- Born: 19 October 1993 (age 32) Warwickshire, England
- Education: Newcastle University
- Occupation: Television personality
- Years active: 2017–present
- Television: Made in Chelsea
- Spouse: Jamie Laing ​(m. 2023)​
- Children: 1

= Sophie Habboo =

English television personality (born 1993)

Sophie Habboo (born 19 October 1993) is an English television personality and radio host, best known for appearing on the E4 series Made in Chelsea. She is also known for hosting the podcast Newlyweds with her husband, Jamie Laing.

== Early life ==
Habboo was born on 19 October 1993 in Warwickshire. She has a sister called Georgia.

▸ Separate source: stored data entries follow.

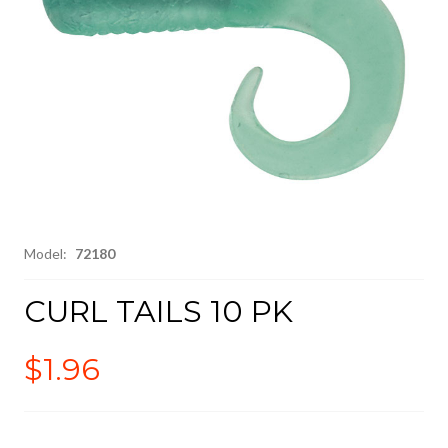
Model:
72180
CURL TAILS 10 PK
$1.96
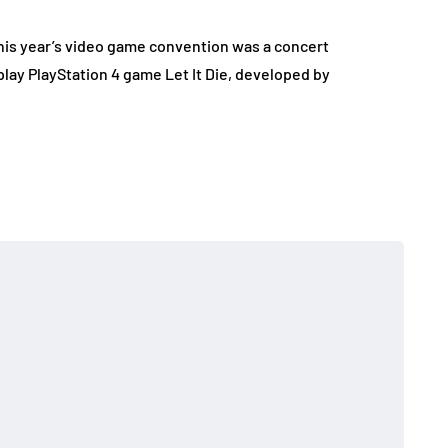
his year’s video game convention was a concert
lay PlayStation 4 game Let It Die, developed by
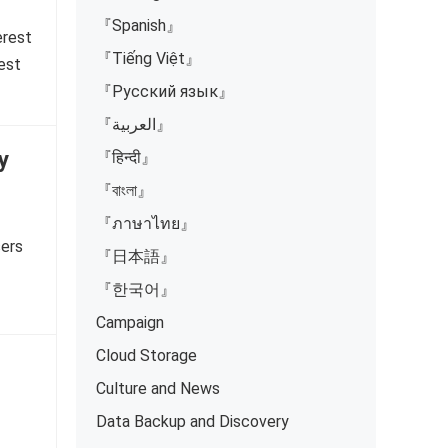
『Spanish』
erest
『Tiếng Việt』
est
『Русский язык』
『العربية』
y
『हिन्दी』
『বাংলা』
『ภาษาไทย』
sers
『日本語』
『한국어』
Campaign
Cloud Storage
Culture and News
Data Backup and Discovery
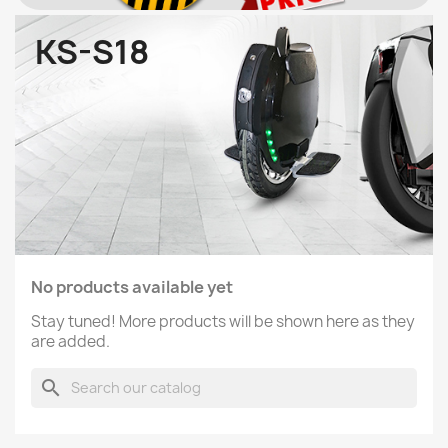
KS-S18
No products available yet
Stay tuned! More products will be shown here as they
are added.
search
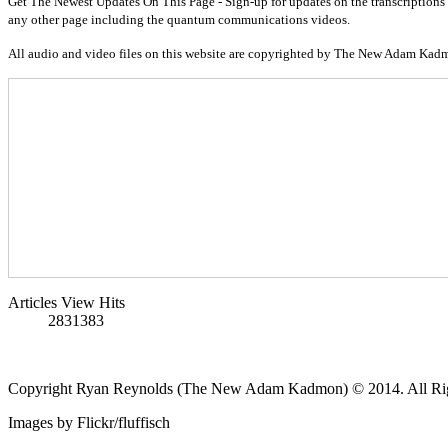
Get The Newest Updates On This Page - Sign-up for updates on the transcriptions 
any other page including the quantum communications videos.
All audio and video files on this website are copyrighted by The New Adam Kad
Articles View Hits
2831383
Copyright Ryan Reynolds (The New Adam Kadmon) © 2014. All Rig
Images by Flickr/fluffisch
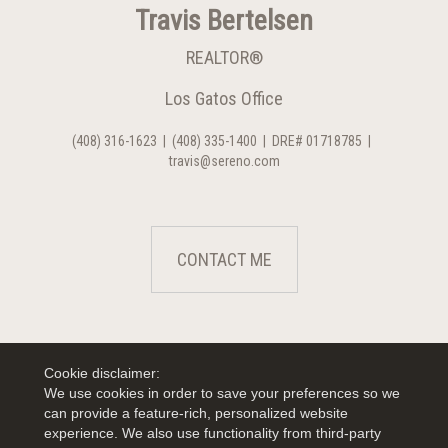
Travis Bertelsen
REALTOR®
Los Gatos Office
(408) 316-1623
|
(408) 335-1400
|
DRE# 01718785
|
travis@sereno.com
CONTACT ME
Cookie disclaimer:
We use cookies in order to save your preferences so we
can provide a feature-rich, personalized website
experience. We also use functionality from third-party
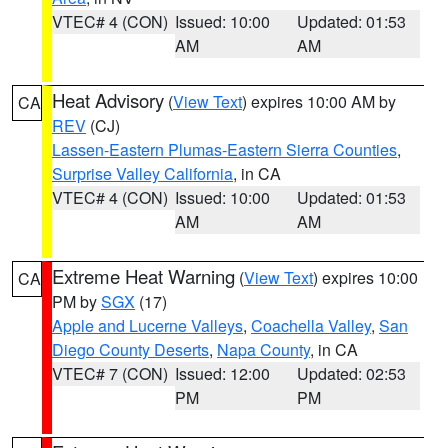
VTEC# 4 (CON)
Issued: 10:00
Updated: 01:53
AM
AM
Heat Advisory
(
View Text
) expires 10:00 AM by
CA
REV
(CJ)
Lassen-Eastern Plumas-Eastern Sierra Counties
,
Surprise Valley California
, in CA
VTEC# 4 (CON)
Issued: 10:00
Updated: 01:53
AM
AM
Extreme Heat Warning
(
View Text
) expires 10:00
CA
PM by
SGX
(17)
Apple and Lucerne Valleys
,
Coachella Valley
,
San
Diego County Deserts
,
Napa County
, in CA
VTEC# 7 (CON)
Issued: 12:00
Updated: 02:53
PM
PM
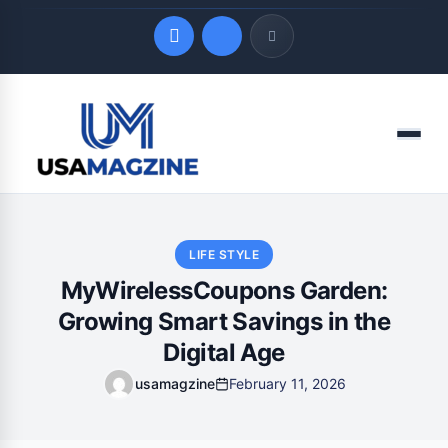
Quick Links
Menu
LATEST UPDATES
August 7, 2026
LIFE STYLE
MyWirelessCoupons Garden:
Growing Smart Savings in the
Digital Age
usamagzine
February 11, 2026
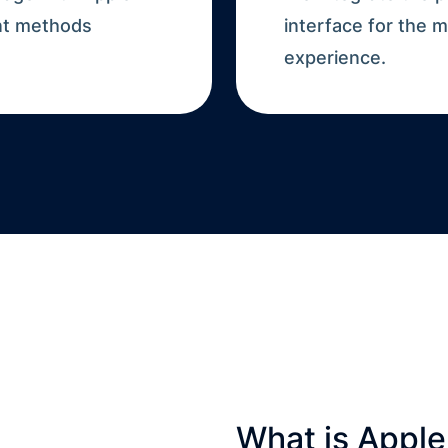
nt methods
interface for the
experience.
What is Apple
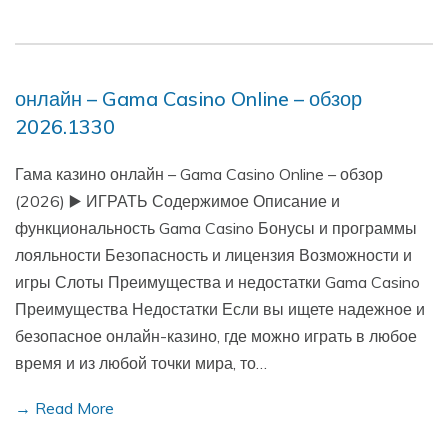
онлайн – Gama Casino Online – обзор
2026.1330
Гама казино онлайн – Gama Casino Online – обзор
(2026) ▶️ ИГРАТЬ Содержимое Описание и
функциональность Gama Casino Бонусы и программы
лояльности Безопасность и лицензия Возможности и
игры Слоты Преимущества и недостатки Gama Casino
Преимущества Недостатки Если вы ищете надежное и
безопасное онлайн-казино, где можно играть в любое
время и из любой точки мира, то…
→ Read More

She graduated from Newcastle University in 2015 with a degree in Media, Communications and Cultural Studies.

== Career ==
In 2017, Habboo joined the cast of Made in Chelsea in the fourteenth series.

She began the podcast NearlyWeds with her then fiancée, Jamie Laing, after their engagement in 2021. It was later renamed to NewlyWeds and then NearlyParents.

Their documentary series Raising Chelsea aired on Disney+ in April 2026.

== Personal life ==
In December 2025, she and Jamie Laing welcomed their first child, a son named Ziggy.